The Lord had said to Abram [as he was then] leave your country, your people, and your father’s household, and go to the land I will show you. I will make you into a great nation, and I will bless you.

And Abraham obeyed at least in as much as he moved from one country to another, but it appears that he took quite a bit of his existing family and household with him!

After some ups and downs, when Abraham had lied to get himself out of sticky situations, God again communicated with him, promised that despite his age, and that of his wife Sarah they would have a son. There is a wonderful verse (verse 13 in chapter 18)that says “Is anything too hard for the Lord?”

After Abraham and Isaac had left the servants with the donkey, and had already been travelling two days, so no doubt were a bit hot and tired, Isaac probably struggling with the wood bundle for the fire, sensibly queries the whereabouts of the lamb for the burnt offering. Abraham assures him that God himself will provide the lamb for the burnt offering – and in the nick of time, when the knife was raised to kill his son, God indeed provided an alternative sacrifice.

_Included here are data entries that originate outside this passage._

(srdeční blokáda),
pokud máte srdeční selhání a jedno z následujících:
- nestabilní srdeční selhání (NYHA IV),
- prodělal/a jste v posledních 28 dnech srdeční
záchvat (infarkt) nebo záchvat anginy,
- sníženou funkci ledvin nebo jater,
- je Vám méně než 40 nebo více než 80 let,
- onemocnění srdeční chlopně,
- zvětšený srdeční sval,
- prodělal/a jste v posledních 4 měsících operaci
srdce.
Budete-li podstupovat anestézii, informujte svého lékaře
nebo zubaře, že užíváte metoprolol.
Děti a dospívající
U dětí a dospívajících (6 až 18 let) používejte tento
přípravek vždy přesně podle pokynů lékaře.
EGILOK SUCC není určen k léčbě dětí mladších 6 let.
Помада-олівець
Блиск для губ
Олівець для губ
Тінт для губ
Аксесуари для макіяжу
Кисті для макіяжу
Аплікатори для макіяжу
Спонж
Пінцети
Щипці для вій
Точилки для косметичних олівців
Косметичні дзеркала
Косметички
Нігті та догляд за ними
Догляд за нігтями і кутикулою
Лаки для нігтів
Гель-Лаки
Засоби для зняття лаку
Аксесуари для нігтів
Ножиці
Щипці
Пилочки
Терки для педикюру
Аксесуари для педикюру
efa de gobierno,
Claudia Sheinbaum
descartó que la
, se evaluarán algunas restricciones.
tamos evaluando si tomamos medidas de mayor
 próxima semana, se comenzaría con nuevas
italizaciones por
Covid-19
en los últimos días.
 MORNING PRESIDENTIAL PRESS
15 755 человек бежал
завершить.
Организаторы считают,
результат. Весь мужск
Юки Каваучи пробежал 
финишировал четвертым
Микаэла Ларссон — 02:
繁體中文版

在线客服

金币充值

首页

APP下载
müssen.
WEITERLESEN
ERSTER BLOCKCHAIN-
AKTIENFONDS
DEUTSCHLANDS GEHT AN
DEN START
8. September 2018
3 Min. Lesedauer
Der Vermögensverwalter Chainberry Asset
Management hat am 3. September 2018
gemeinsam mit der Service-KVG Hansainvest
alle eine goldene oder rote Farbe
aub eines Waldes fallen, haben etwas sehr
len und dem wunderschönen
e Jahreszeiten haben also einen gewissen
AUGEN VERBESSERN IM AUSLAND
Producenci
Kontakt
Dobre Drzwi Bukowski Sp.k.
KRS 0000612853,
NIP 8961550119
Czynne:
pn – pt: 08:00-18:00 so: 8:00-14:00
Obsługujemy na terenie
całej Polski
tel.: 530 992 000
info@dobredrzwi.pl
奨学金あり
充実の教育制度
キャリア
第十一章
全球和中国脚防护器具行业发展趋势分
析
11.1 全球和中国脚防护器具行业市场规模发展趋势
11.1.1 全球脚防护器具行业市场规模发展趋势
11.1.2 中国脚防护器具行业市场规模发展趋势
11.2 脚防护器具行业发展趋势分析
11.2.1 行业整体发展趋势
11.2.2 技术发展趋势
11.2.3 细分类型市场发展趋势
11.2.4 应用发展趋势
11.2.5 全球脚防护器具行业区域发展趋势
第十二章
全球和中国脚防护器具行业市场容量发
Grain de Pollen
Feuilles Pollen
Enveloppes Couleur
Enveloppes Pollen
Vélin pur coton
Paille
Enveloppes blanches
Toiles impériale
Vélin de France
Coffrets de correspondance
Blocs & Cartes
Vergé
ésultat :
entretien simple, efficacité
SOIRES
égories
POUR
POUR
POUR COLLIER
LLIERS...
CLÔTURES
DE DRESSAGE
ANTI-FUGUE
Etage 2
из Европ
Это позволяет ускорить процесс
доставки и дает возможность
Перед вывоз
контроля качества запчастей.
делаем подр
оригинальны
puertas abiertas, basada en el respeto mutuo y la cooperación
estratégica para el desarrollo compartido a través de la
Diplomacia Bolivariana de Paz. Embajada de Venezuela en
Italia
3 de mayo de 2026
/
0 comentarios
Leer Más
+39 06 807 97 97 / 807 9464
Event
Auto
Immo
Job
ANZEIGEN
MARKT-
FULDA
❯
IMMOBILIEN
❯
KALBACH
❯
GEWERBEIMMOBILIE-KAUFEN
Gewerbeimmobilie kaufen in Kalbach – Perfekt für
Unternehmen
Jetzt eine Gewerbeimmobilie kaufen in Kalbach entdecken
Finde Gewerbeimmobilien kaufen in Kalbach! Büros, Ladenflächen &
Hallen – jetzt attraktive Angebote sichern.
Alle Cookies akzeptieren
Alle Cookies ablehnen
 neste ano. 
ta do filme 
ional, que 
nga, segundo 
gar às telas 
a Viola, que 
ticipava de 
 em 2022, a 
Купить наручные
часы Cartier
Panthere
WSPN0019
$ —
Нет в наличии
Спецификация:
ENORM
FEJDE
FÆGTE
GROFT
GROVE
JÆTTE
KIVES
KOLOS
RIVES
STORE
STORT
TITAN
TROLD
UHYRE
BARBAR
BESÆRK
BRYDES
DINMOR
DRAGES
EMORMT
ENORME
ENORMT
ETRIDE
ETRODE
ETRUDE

So what can we get from this somewhat horrific story:

  1. Our reading started with the words “God tested Abraham”. We need to note that it’s ‘tested’ and not tempted, for James 1:3 declares that God does not tempt; God tests in order to confirm our faith or prove our commitment.
    What is it, perhaps, he’s testing you and me with at the moment? I wonder whether the church fellowship is being tested at present: as we appear to be going through some financial difficulties, and the Diocese has agreed we may, for the moment reduce our parish share.

  3. God will provide for us (perhaps in the nick of time!) And Jesus especially ratified that…

    Ask and you will receive, knock and the door will be opened, seek and you will find
    (Matthew 7:7)

  4. We can rejoice that the Lord Jesus’ death for us is the perfect sacrifice; that we ARE forgiven, and welcomed not only to this Communion Service but also into Christ’s family, and ultimately to eternal life with Him.